# Task statement:
Set the following entries down again exactly, line by line.

[Contour labeling entries]
# # # # # # #
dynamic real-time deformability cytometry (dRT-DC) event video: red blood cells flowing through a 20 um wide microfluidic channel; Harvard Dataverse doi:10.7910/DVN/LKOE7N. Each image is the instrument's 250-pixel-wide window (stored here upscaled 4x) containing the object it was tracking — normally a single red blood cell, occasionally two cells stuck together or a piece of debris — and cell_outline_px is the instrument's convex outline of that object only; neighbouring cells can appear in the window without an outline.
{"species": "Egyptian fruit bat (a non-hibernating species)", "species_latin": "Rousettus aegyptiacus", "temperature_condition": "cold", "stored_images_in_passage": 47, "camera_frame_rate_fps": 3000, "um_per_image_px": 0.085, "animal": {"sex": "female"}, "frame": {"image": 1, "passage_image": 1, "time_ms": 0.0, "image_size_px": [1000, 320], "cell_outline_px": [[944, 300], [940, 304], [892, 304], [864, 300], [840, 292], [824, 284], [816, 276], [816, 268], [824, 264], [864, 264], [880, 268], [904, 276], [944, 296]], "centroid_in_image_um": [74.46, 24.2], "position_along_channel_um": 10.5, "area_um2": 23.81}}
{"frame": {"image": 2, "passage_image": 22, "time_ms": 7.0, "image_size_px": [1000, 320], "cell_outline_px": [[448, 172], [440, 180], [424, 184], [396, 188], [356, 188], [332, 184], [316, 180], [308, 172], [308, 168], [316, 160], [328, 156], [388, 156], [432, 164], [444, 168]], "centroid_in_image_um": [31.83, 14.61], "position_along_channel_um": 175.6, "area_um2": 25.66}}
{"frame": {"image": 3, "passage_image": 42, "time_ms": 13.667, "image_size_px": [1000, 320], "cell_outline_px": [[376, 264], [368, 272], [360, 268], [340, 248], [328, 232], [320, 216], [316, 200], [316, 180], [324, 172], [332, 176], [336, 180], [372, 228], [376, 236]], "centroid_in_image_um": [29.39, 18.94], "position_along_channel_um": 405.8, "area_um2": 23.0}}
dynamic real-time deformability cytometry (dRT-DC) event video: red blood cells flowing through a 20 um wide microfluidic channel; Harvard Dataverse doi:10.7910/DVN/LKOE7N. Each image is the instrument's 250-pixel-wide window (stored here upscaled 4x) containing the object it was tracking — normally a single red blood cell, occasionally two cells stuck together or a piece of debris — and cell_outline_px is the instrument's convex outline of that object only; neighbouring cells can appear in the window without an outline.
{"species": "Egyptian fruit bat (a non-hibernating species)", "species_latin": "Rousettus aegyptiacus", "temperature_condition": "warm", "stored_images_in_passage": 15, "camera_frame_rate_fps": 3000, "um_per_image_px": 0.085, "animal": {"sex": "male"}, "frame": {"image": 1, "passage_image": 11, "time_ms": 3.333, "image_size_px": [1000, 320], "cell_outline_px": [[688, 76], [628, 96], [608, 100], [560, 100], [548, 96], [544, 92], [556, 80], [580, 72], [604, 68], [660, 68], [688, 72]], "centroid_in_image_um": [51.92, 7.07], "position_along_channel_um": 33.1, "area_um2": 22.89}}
# # # # # # #
# Final answer:
dynamic real-time deformability cytometry (dRT-DC) event video: red blood cells flowing through a 20 um wide microfluidic channel; Harvard Dataverse doi:10.7910/DVN/LKOE7N. Each image is the instrument's 250-pixel-wide window (stored here upscaled 4x) containing the object it was tracking — normally a single red blood cell, occasionally two cells stuck together or a piece of debris — and cell_outline_px is the instrument's convex outline of that object only; neighbouring cells can appear in the window without an outline.
{"species": "Egyptian fruit bat (a non-hibernating species)", "species_latin": "Rousettus aegyptiacus", "temperature_condition": "cold", "stored_images_in_passage": 47, "camera_frame_rate_fps": 3000, "um_per_image_px": 0.085, "animal": {"sex": "female"}, "frame": {"image": 1, "passage_image": 1, "time_ms": 0.0, "image_size_px": [1000, 320], "cell_outline_px": [[944, 300], [940, 304], [892, 304], [864, 300], [840, 292], [824, 284], [816, 276], [816, 268], [824, 264], [864, 264], [880, 268], [904, 276], [944, 296]], "centroid_in_image_um": [74.46, 24.2], "position_along_channel_um": 10.5, "area_um2": 23.81}}
{"frame": {"image": 2, "passage_image": 22, "time_ms": 7.0, "image_size_px": [1000, 320], "cell_outline_px": [[448, 172], [440, 180], [424, 184], [396, 188], [356, 188], [332, 184], [316, 180], [308, 172], [308, 168], [316, 160], [328, 156], [388, 156], [432, 164], [444, 168]], "centroid_in_image_um": [31.83, 14.61], "position_along_channel_um": 175.6, "area_um2": 25.66}}
{"frame": {"image": 3, "passage_image": 42, "time_ms": 13.667, "image_size_px": [1000, 320], "cell_outline_px": [[376, 264], [368, 272], [360, 268], [340, 248], [328, 232], [320, 216], [316, 200], [316, 180], [324, 172], [332, 176], [336, 180], [372, 228], [376, 236]], "centroid_in_image_um": [29.39, 18.94], "position_along_channel_um": 405.8, "area_um2": 23.0}}
dynamic real-time deformability cytometry (dRT-DC) event video: red blood cells flowing through a 20 um wide microfluidic channel; Harvard Dataverse doi:10.7910/DVN/LKOE7N. Each image is the instrument's 250-pixel-wide window (stored here upscaled 4x) containing the object it was tracking — normally a single red blood cell, occasionally two cells stuck together or a piece of debris — and cell_outline_px is the instrument's convex outline of that object only; neighbouring cells can appear in the window without an outline.
{"species": "Egyptian fruit bat (a non-hibernating species)", "species_latin": "Rousettus aegyptiacus", "temperature_condition": "warm", "stored_images_in_passage": 15, "camera_frame_rate_fps": 3000, "um_per_image_px": 0.085, "animal": {"sex": "male"}, "frame": {"image": 1, "passage_image": 11, "time_ms": 3.333, "image_size_px": [1000, 320], "cell_outline_px": [[688, 76], [628, 96], [608, 100], [560, 100], [548, 96], [544, 92], [556, 80], [580, 72], [604, 68], [660, 68], [688, 72]], "centroid_in_image_um": [51.92, 7.07], "position_along_channel_um": 33.1, "area_um2": 22.89}}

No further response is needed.